# Entries provided
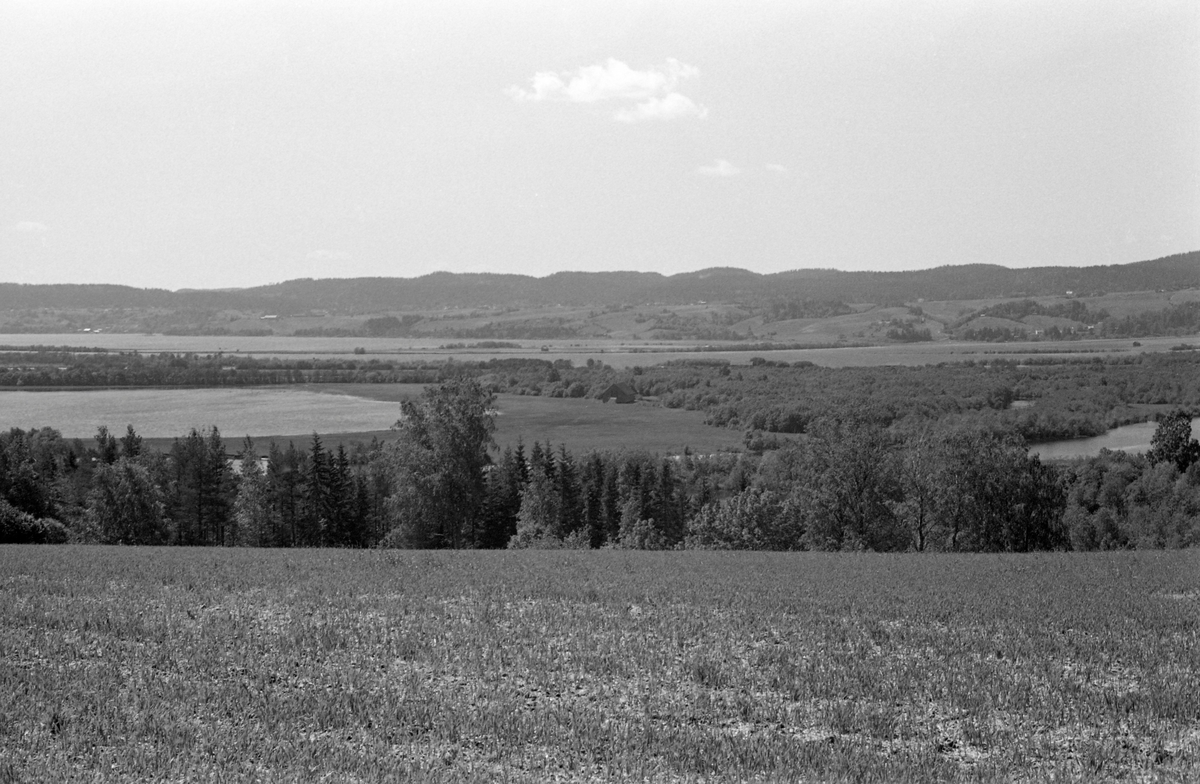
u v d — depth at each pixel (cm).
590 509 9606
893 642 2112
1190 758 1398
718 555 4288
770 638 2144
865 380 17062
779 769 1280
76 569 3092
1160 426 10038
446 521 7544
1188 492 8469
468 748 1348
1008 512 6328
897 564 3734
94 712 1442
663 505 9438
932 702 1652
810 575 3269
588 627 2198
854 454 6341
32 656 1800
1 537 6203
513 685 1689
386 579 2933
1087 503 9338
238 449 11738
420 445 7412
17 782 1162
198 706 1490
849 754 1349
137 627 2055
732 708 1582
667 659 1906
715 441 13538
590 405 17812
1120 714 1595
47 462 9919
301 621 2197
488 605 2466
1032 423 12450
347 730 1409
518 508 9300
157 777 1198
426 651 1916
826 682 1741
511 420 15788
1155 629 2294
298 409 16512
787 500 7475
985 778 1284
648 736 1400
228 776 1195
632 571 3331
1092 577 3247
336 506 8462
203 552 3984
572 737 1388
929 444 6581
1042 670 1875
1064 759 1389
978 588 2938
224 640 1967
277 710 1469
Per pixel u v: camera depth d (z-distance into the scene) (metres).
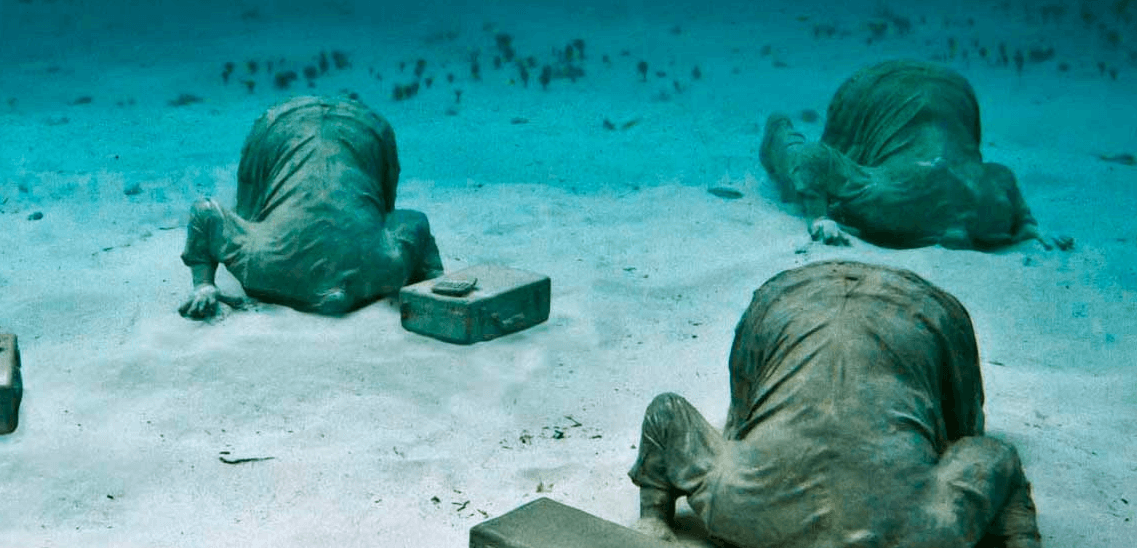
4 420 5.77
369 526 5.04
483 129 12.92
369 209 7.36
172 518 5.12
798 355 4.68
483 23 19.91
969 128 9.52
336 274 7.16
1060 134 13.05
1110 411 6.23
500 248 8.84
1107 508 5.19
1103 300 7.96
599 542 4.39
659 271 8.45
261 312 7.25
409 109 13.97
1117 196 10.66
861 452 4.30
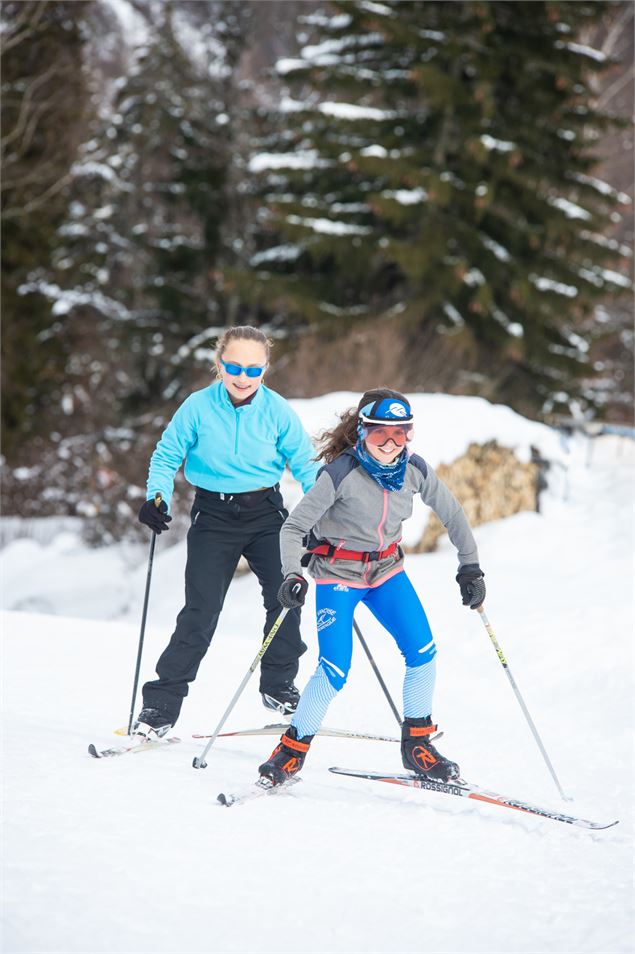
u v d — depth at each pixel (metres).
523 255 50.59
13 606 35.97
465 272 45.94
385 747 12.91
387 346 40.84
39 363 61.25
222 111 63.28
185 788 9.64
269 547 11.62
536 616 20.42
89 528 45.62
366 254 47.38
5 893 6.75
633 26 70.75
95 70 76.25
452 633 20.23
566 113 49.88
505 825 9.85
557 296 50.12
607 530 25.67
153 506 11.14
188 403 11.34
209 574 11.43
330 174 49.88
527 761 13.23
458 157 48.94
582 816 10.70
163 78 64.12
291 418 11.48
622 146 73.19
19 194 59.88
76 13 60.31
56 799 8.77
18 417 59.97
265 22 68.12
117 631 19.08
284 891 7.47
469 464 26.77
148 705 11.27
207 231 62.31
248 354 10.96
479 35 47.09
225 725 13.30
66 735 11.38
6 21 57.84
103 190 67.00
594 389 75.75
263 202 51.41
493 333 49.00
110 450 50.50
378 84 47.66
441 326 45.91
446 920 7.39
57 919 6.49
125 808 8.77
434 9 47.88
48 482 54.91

# Exercise instructions
Beginning with the line with "261 312 7.25", repeat the entries above exactly, up to and including the last line, leaving out pictures.

# Exercise solution
261 312 7.25
409 109 13.97
1117 196 10.66
861 452 4.30
u v d — depth at each pixel (metres).
523 255 50.59
13 606 35.97
465 272 45.94
385 747 12.91
387 346 40.84
39 363 61.25
222 111 63.28
185 788 9.64
269 547 11.62
536 616 20.42
89 528 45.62
366 254 47.38
5 893 6.75
633 26 70.75
95 70 76.25
452 633 20.23
566 113 49.88
505 825 9.85
557 296 50.12
607 530 25.67
153 506 11.14
188 403 11.34
209 574 11.43
330 174 49.88
527 761 13.23
458 157 48.94
582 816 10.70
163 78 64.12
291 418 11.48
622 146 73.19
19 194 59.88
76 13 60.31
56 799 8.77
18 417 59.97
265 22 68.12
117 631 19.08
284 891 7.47
469 464 26.77
148 705 11.27
207 231 62.31
248 354 10.96
479 35 47.09
225 725 13.30
66 735 11.38
6 21 57.84
103 190 67.00
594 389 75.75
263 202 51.41
493 333 49.00
110 450 50.50
378 84 47.66
441 326 45.91
446 920 7.39
57 919 6.49
125 808 8.77
434 9 47.88
48 482 54.91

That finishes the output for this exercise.